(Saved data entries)
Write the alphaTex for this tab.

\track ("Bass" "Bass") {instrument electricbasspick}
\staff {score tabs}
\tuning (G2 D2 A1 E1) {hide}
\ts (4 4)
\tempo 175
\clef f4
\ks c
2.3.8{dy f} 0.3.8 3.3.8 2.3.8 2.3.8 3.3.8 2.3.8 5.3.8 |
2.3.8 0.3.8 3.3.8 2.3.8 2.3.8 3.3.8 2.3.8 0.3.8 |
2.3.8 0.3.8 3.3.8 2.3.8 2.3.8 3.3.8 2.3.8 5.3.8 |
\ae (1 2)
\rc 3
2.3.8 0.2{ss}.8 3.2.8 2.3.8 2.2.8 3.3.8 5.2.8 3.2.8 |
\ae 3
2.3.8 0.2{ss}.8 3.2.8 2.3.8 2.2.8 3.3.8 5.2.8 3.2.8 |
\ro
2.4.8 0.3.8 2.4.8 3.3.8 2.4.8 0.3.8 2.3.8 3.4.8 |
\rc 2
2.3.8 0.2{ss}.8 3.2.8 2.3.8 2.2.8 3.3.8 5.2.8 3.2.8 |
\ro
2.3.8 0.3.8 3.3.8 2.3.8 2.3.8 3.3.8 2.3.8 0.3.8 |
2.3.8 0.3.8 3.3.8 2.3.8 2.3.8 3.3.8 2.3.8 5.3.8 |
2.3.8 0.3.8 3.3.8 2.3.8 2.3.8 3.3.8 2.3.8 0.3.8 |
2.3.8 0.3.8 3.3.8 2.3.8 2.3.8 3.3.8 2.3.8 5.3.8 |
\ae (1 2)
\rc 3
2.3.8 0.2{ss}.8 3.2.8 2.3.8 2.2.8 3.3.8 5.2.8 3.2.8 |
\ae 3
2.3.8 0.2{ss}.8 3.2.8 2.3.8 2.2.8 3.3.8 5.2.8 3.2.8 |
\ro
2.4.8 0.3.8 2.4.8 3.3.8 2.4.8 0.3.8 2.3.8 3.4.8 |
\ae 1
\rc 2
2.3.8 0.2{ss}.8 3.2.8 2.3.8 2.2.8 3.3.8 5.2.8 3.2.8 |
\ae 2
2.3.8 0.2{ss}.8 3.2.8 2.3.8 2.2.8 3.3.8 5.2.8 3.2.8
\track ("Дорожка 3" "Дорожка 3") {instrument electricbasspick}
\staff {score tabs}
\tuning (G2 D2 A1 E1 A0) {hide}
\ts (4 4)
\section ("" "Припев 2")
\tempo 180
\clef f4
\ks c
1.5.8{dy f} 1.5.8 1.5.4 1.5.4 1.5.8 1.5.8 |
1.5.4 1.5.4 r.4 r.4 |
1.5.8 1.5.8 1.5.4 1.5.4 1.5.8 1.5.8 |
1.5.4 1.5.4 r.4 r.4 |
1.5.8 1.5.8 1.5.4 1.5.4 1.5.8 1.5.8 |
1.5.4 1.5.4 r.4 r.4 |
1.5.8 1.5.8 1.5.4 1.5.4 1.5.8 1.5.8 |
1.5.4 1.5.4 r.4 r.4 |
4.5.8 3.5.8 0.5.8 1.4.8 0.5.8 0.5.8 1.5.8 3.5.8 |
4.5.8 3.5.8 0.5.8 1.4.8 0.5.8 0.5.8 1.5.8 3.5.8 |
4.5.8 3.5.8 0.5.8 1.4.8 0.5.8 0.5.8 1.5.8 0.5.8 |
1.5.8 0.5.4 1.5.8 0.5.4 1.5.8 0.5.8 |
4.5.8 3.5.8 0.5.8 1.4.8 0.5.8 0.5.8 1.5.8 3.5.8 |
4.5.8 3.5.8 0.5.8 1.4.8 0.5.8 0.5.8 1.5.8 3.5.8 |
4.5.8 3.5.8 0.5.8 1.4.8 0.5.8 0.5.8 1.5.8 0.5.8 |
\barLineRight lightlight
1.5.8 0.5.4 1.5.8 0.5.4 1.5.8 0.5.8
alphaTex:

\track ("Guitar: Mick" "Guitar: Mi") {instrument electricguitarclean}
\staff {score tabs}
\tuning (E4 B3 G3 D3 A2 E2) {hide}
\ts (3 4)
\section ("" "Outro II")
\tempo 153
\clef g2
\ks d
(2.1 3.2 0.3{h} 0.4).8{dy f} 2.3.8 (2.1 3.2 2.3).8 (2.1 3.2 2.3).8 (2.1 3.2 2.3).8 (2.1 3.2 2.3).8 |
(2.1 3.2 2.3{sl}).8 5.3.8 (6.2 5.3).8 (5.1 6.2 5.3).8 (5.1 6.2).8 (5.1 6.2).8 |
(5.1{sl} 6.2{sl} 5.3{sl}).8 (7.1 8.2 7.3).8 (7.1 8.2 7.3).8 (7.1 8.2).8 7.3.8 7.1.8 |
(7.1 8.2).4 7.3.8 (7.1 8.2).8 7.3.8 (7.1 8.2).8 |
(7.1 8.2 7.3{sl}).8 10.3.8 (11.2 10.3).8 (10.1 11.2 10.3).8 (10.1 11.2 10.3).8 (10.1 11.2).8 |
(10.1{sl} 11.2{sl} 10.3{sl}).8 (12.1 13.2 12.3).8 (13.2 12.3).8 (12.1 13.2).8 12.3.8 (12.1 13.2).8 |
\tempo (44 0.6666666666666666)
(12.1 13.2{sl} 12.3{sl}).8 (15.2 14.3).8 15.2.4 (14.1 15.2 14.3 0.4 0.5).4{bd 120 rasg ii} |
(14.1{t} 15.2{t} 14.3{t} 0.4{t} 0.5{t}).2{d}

Task to complete: Pull out every line in the rows above that contains the string "electricbasspick".

Complete answer:
\track ("Bass" "Bass") {instrument electricbasspick}
\track ("Дорожка 3" "Дорожка 3") {instrument electricbasspick}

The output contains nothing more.